ROCKINGHAM — The county continues its fight to keep Richmond County roadways clear of garbage and local leaders are asking residents for help.

During his monthly report, Land said county workers, along with the N.C. Department of Transportation, picked up 415 bags and eight tires from 19 roads within the past month, accounting for 5.1 tons of trash.

The solid waste enforcement officer also investigated two illegal dump sites and issued two citations, Land added.

He said Jeff Smart, chairman of the Richmond County Board of Commissioners, and several residents called to report several roads that needed “extra attention ASAP,” including Airport Road, U.S. 1 North and N.C. highways 38 and 381. Some of that clean-up has already taken place, with trash pick-up on N.C. 38 scheduled to start Wednesday.

Land encourages all of Richmond County to join in the fight on “this litter epidemic that we’re going through, it’s awful.”

Littering has been a problem for years, Smart said, remembering trashy roads from his childhood.

Land has included the information in his monthly reports since becoming county manager, highlighting both the problem and the county’s efforts to clean things up.

From March through September of 2020, local and state employees picked up 2,815 bags of trash and 244 tires for 28.7 tons of garbage.

Commissioner Andy Grooms asked Land if he had looked at any other ways, aside from using government employees, to keep the county clean.

“It’s not just roadways, it’s parking lots, it’s everywhere you look,” Grooms said, mentioning the Adopt-A-Highway signs and, before being cut off, seemed to infer that those groups didn’t appear to be active.

“Bryan Leggett (assistant public works director) has reached out to a lot of our groups that used to have the Adopt-A-Highway, and we’re reaching out to them again,” Land said. “We used to have a considerable amount of church groups, Boy Scout groups, different organizations that would adopt roads, but it’s just, those groups, I don’t know if they’re dwindling, the younger folks aren’t stepping up to the plate, but we’re going to keep trying to ramp it up more and more.

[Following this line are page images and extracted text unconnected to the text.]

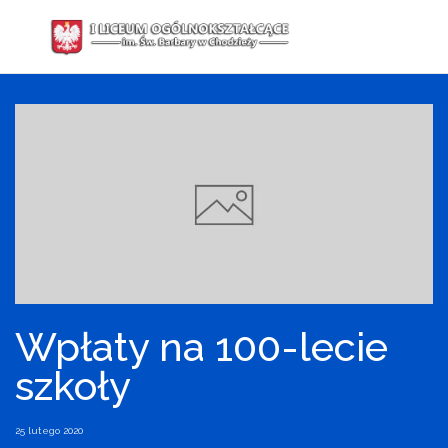
Przejdź
do
treści
Wpłaty na 100-lecie
szkoły
25 lutego 2020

We’re obviously not giving up on it.”

Grooms also asked if there were any incentives the county could offer toward churches and other groups who would volunteer to pick up trash.

“We can get as creative as you guys want,” Land replied. “We’re trying every day. I’m beating my head against the wall on this. It’s one of my pet peeves, as well.”

Land said N.C. 38 is “awful” — “There’s full bags of trash down there.”

“It’s very important that we keep our county as clean as possible,” Smart said in his closing remarks. “All of us sitting at this table certainly want that and will do whatever it takes to make that happen.”

He said the numbers Land reports each month “are kind of outrageous.”

Smart acknowledged that not all of the littering may be intentional, saying that some could fall out of vehicles on the way to one of the county’s dump sites.

That being said, Smart encourages residents to take responsibility to keep the county clean, not only for those who live here but for visitors travelling through.

“And it’s important for our recruitment process for future businesses and future industries,” Smart added. 

Picking up trash, Smart said, can’t be just a once-in-a-while effort — it has to be daily endeavor.

“If everyone’s not going to take responsibility, then we’ll have to have groups that will,” Smart said. “I’m going to keep this on the forefront and I hope most of you will.”